ROMNEY: We won't settle. We won't settle for this president's new normal. I'm offering a real choice and a new beginning. I have a plan that'll deliver more jobs, less debt, and smaller government. President Obama raised the national debt. I will cut, cap and balance the budget, finally.


He passed Obamacare; I will repeal Obamacare.


He lost our AAA credit rating; I will restore our AAA credit rating.


Amazingly, he rejected the Keystone pipeline. I will approve it.


You know, he has -- he has stalled domestic energy production. I'm going to open up our lands for development so we can finally get the energy we need at a price we can afford.


Look, when it comes to the economy...

AUDIENCE: Go, Mitt, go! Go, Mitt, go! Go, Mitt, go! Go, Mitt, go! Go, Mitt, go! Go, Mitt, go!

ROMNEY: When it comes to this economy, my highest priority will be worrying about your job, not worrying about saving my job.

◆ Recorded information
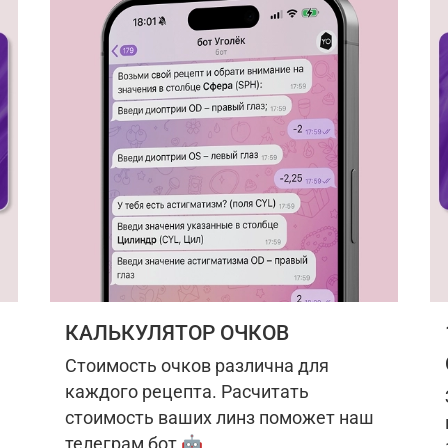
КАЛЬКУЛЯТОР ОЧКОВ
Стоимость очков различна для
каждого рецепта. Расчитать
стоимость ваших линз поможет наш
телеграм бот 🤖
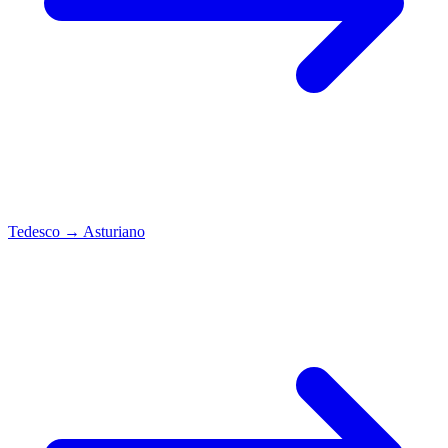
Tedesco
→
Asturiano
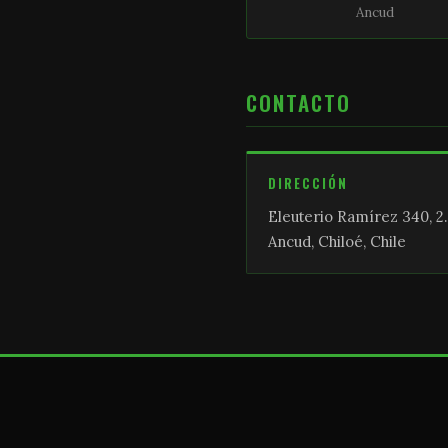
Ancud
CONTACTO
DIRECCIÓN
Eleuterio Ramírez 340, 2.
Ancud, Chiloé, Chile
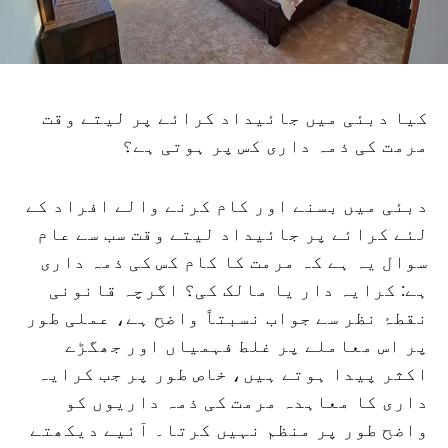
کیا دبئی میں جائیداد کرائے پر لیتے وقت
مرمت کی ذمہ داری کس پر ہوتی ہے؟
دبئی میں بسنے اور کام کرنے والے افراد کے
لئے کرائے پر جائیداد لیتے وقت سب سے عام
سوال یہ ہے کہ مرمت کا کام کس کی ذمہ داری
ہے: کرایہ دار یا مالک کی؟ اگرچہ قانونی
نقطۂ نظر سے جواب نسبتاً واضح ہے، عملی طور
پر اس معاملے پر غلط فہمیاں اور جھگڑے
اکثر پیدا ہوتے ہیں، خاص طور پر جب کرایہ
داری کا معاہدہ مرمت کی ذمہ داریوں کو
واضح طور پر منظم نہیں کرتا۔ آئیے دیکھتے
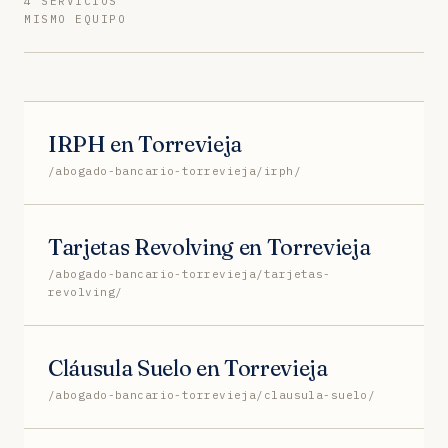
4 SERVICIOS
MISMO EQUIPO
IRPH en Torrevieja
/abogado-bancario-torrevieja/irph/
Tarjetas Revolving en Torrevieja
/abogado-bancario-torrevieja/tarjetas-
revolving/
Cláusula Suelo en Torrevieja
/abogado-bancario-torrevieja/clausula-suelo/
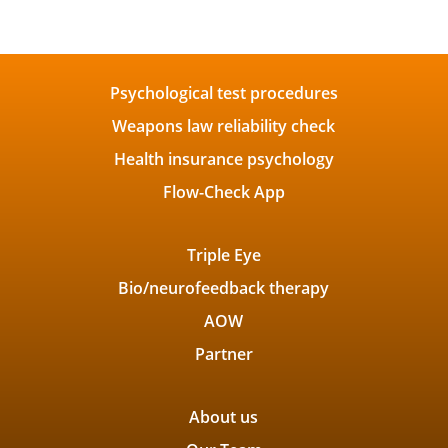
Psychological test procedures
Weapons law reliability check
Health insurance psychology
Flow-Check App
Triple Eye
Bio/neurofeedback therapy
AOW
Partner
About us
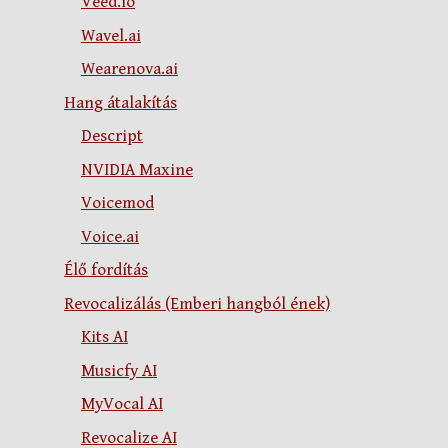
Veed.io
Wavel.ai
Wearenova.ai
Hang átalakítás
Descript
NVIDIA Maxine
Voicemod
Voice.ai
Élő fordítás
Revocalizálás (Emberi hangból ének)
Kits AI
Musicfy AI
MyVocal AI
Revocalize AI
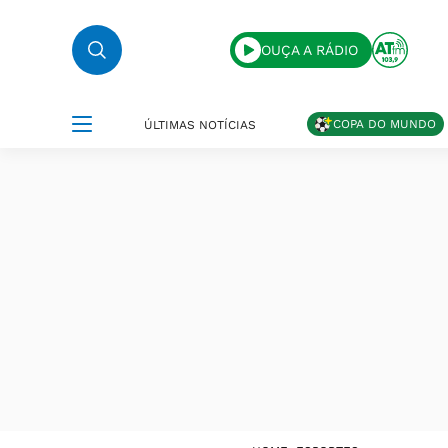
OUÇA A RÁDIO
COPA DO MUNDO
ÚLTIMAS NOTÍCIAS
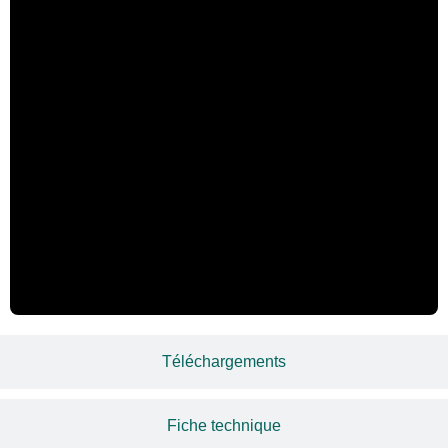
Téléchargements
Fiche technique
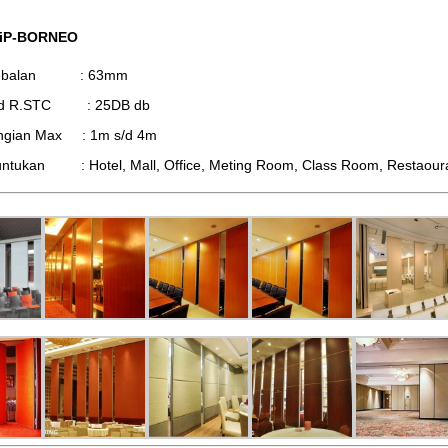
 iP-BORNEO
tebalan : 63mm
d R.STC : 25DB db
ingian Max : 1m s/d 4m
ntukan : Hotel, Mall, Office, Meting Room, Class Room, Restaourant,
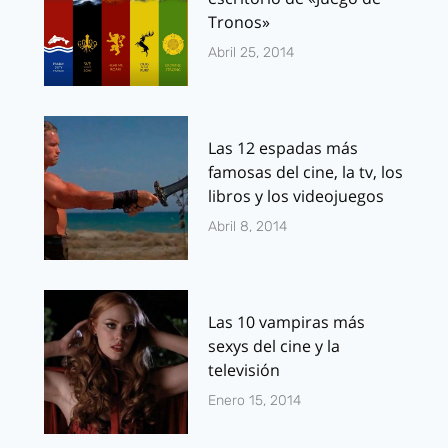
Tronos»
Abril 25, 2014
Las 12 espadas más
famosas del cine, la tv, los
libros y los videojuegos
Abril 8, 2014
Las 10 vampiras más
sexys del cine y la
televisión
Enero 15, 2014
...
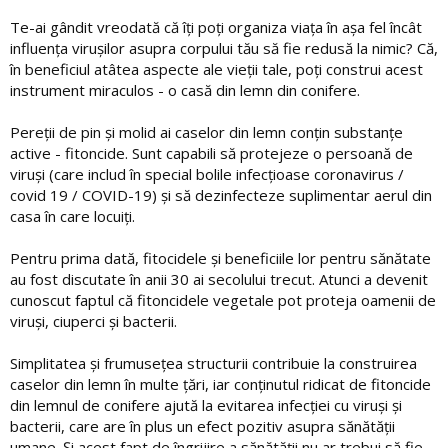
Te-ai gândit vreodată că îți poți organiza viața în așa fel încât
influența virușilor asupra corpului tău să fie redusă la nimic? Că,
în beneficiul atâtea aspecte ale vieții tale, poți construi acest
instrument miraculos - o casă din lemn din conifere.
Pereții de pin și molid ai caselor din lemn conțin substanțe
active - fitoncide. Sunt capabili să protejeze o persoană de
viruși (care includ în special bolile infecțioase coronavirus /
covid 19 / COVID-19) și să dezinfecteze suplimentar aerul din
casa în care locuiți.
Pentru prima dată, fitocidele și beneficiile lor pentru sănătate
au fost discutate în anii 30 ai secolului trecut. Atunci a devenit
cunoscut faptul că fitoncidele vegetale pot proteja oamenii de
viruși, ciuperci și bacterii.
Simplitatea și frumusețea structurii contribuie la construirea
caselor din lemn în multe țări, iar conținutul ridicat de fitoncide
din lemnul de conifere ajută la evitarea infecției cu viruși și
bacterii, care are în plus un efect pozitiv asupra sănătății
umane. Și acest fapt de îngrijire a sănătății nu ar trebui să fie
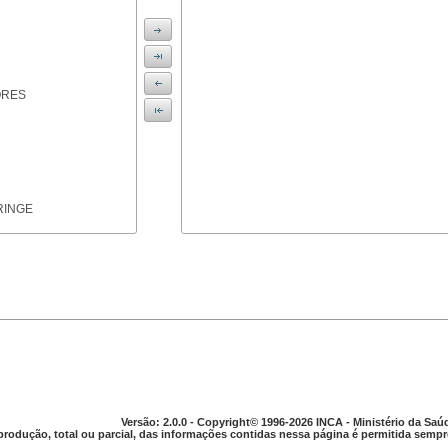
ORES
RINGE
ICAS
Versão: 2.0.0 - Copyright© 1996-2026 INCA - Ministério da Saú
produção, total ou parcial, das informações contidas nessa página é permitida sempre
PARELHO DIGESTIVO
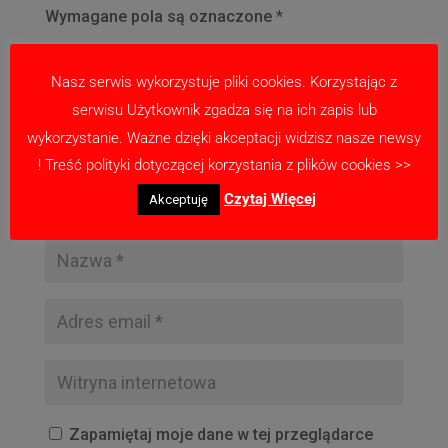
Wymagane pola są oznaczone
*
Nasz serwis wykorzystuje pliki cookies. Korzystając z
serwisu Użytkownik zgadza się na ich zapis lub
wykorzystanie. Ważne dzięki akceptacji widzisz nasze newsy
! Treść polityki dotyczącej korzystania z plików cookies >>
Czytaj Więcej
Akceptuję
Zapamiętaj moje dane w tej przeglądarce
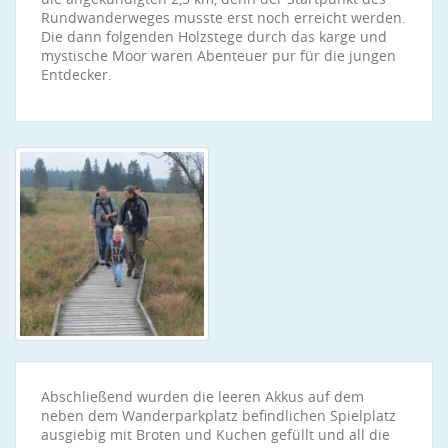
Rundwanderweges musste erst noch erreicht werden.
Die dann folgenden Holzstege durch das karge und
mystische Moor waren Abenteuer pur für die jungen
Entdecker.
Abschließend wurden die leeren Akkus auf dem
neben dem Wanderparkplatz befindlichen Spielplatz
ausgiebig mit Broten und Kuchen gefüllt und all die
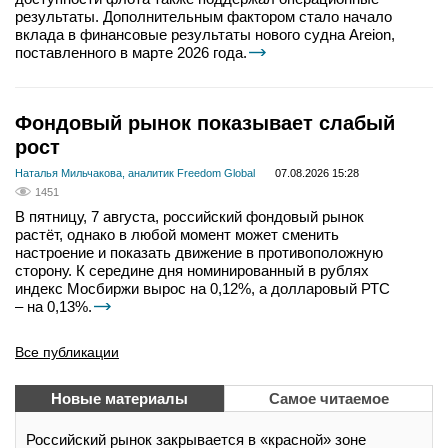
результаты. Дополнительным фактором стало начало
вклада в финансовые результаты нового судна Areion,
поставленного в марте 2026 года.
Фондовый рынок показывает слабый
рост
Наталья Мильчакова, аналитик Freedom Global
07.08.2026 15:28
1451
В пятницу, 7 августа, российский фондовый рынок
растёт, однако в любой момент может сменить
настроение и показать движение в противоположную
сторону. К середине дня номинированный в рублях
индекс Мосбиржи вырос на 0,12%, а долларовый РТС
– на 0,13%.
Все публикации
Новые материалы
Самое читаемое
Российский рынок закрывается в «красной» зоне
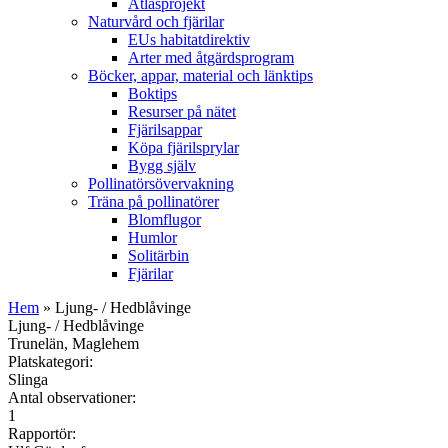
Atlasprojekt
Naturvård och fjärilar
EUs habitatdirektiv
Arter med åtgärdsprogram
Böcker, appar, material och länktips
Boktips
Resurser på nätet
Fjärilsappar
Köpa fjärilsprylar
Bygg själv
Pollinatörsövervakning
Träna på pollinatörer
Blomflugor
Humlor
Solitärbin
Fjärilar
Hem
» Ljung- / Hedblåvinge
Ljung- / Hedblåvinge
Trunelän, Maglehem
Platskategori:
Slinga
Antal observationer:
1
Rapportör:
--
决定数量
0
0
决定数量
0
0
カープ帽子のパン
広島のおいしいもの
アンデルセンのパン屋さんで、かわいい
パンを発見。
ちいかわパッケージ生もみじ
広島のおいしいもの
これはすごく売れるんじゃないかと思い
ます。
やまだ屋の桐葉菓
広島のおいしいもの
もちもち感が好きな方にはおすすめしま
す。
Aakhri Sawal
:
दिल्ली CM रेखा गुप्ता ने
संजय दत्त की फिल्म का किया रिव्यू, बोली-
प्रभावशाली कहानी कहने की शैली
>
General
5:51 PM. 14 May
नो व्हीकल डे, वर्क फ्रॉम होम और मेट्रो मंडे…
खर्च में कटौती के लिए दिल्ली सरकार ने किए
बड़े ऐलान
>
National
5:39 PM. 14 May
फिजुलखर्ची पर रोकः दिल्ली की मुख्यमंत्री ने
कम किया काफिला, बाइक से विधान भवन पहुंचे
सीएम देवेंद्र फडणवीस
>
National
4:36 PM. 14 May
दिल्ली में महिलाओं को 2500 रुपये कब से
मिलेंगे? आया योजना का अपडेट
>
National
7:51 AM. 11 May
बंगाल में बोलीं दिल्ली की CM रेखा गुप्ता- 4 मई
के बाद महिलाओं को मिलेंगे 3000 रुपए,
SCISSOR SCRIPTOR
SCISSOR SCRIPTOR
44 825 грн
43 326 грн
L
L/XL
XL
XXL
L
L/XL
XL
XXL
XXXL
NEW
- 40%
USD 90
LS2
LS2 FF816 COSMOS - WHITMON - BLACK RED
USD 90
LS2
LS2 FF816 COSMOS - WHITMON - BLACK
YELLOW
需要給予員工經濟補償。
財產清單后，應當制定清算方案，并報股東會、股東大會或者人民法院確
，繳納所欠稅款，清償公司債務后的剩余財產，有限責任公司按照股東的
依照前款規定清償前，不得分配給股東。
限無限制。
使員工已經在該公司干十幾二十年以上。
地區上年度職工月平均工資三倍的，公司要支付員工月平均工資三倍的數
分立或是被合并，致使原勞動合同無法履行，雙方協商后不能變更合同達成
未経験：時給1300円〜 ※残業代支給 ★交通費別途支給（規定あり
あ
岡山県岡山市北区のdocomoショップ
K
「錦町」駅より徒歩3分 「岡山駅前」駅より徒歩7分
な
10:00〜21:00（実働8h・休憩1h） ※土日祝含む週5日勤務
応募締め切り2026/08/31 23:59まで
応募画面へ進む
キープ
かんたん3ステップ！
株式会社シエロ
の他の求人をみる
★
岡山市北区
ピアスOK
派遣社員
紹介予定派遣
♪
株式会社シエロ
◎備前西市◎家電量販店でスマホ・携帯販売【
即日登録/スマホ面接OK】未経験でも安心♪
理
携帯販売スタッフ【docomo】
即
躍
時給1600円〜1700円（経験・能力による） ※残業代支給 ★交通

◆ Required actions
(a) In the Romney speech excerpt, what does Romney say he will do about the Keystone pipeline?
(b) Go on with the Romney speech excerpt from its last line.

◆ Your written answers
(a) He will approve it.

(b)
I've -- and, by the way, I've got a pro-growth tax plan, jobs plan that's going to jump-start the economy. President Obama wants to raise your taxes; I'm going to cut them. That starts with an across- the-board 20 percent rate cut for every American.


And, by the way, I'm also going to repeal the alternative minimum tax, and I will finally abolish the death tax.


The -- the president has proposed raising taxes for job-creators; I will cut taxes for job-creators. (APPLAUSE)

The president wants to raise taxes on savings and investment. I will help middle-class families save and invest tax-free.


You know, it's interesting. After three years, this president does not have a single serious proposal for saving Medicare or Social Security. I have a plan that saves both of them, and I have the courage to put that plan on the table, and we'll win with the truth.


As president, I will get our economy back on track and get our citizens back to work. And unlike President Obama, I actually have the experience to deliver on that promise.


As you know, I spent 25 years in business. I've been the steward of an Olympics and the leader of this great state that we're all in tonight. I cut taxes 19 times here. I turned a budget shortfall into a surplus. I know how government kills jobs, and, yes, I know how it can help create jobs. I stand ready to lead our party, and I stand ready to lead our nation to prosperity.


AUDIENCE: All the way! All the way! All the way! All the way! All the way! All the way! All the way! All the way! All the way!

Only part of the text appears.